Karmaşık görevleri otomatik olarak yerine getiren makinelere robot denir. Yukarıdaki fotoğrafta 1940 yılında çekilen bir film görüyorsunuz. Bu filmde Roll-Oh adındaki robot konakladığı evde yaşayanlara hizmet etmek için orda bulunuyordu. Görevi o zamanlarda birçok uşağın yapabileceği kadardı fakat bunların bir robot tarafından yapıldığını görmek o zamanlarda herkesi şaşırtmıştı ki bu çok normaldi. İlk defa komut algılayabilen ve bir başkasının yardımı olmadan ev işleri yapabilen insanlardan farklı bir varlıktı. Hatta filmde yapılan açıklamalara göre robot bunlarla kalmayıp görevlerini şu şekilde açıklamaktalardı: *Roll-Oh, nesneleri kavrayabilir. Elinde bir bıçağın yanı sıra bir bitki sulama sistemi, bir konserve açacağı ve bir gaz alev çakmağı vardır. Ayağı da bir elektrikli süpürgedir. Yerli bir robotun ev hanımlarını ev işlerinden kurtardığını ve işlerinin neredeyse gerekli olmadığını ima ettiğini gösteren bir dil filmi… Tabii o zamanlar robot uşaklar yalnızca gerçekleştirilmesi çok zor olan bir hayalden ibaretti. Peki ya günümüzde?

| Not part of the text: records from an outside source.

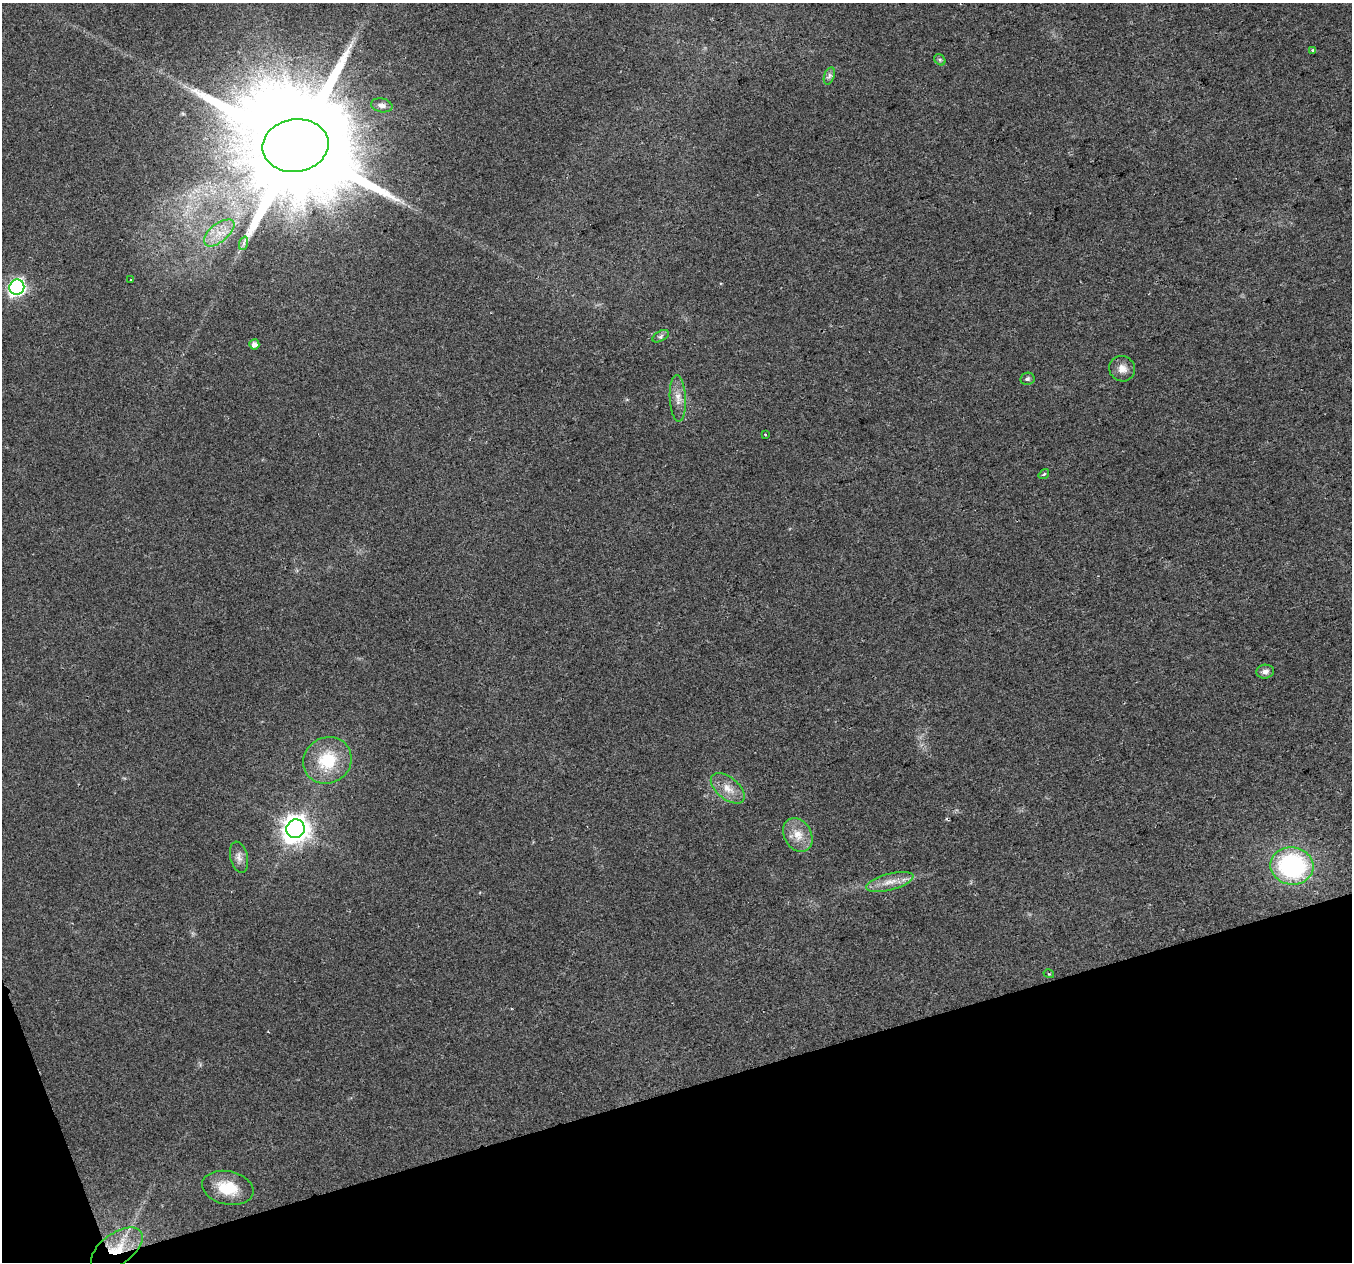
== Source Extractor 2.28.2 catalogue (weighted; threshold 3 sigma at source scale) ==
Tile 14 of 4 x 4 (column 2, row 4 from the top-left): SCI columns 1351-2700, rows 120-1379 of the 5401 x 5226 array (HDU 1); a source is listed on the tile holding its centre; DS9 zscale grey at full resolution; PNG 1354 x 1264 px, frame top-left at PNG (2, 3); each listed source drawn as its Kron ellipse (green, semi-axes under 4 px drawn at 4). Shown black and unused: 15% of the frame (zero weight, under 2 of 3 exposures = <1% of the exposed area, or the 3 px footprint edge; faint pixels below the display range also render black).
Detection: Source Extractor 2.28.2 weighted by HDU 2 'WHT'; one run over the whole footprint, this tile lists its part. Background 0.041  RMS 0.0055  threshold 0.0249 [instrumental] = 3 sigma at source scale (4.5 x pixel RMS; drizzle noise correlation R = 1.50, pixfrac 1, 0.0396/0.0396 arcsec/px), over >= 5 px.
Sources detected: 28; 1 cosmic-ray / hot-pixel residue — neither listed nor drawn; the other 27 listed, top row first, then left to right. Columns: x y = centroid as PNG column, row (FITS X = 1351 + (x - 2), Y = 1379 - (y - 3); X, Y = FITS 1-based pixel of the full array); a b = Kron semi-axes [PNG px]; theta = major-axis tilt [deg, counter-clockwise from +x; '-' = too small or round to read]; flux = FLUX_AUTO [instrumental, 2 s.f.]
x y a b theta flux
1313 50 3 3 - 1.1
940 60 6 5 - 0.94
829 76 9 5 71 1.7
382 105 11 7 -11 2.5
295 146 33 26 9 22000
219 233 18 9 39 8.5
244 243 7 4 71 1.4
130 280 3 2 - 0.38
17 287 8 7 - 150
661 336 9 5 28 1.4
254 344 5 5 - 2.9
1122 369 13 12 - 4.8
1027 379 7 6 - 1.3
678 398 23 8 -87 5.5
765 434 3 3 - 0.88
1044 474 6 3 36 0.7
1265 672 9 7 6 2.4
327 760 25 23 32 23
728 788 20 11 -39 7.3
295 829 9 9 - 590
798 835 18 13 -60 8.4
239 857 16 8 -77 3.7
1292 866 21 18 -8 82
890 882 24 8 15 6.9
1049 974 5 3 - 0.51
228 1188 26 16 -12 17
117 1249 30 15 36 19
Overlapping masked pixels (flux is a lower limit): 2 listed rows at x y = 295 146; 117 1249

1940-1950 yılları arasında robotları hayatlarımızın vazgeçilemezi haline geldi.1950 yılında sembolleşmiş, bilim kurgu yazarı Isaac Asimov robotlar için ahlak kuralları yazar ve bu yazdığı ahlak kuralları robotlar hakkında olan düşüncelerimizi yıllar boyunca etkilemiştir.**Birinci Yasa: Bir robot, bir insana zarar veremez ya da zarar görmesine seyirci kalamaz. İkinci Yasa: Bir robot, birinci kuralla çelişmediği sürece bir insanın emirlerine uymak zorundadır. Üçüncü Yasa: Bir robot, birinci ve ikinci kuralla çelişmediği sürece kendi varlığını korumakla mükelleftir. Fakat günümüzde bu kurallara ters olan şeyler yapıldığını inkar edebilir miyiz ki?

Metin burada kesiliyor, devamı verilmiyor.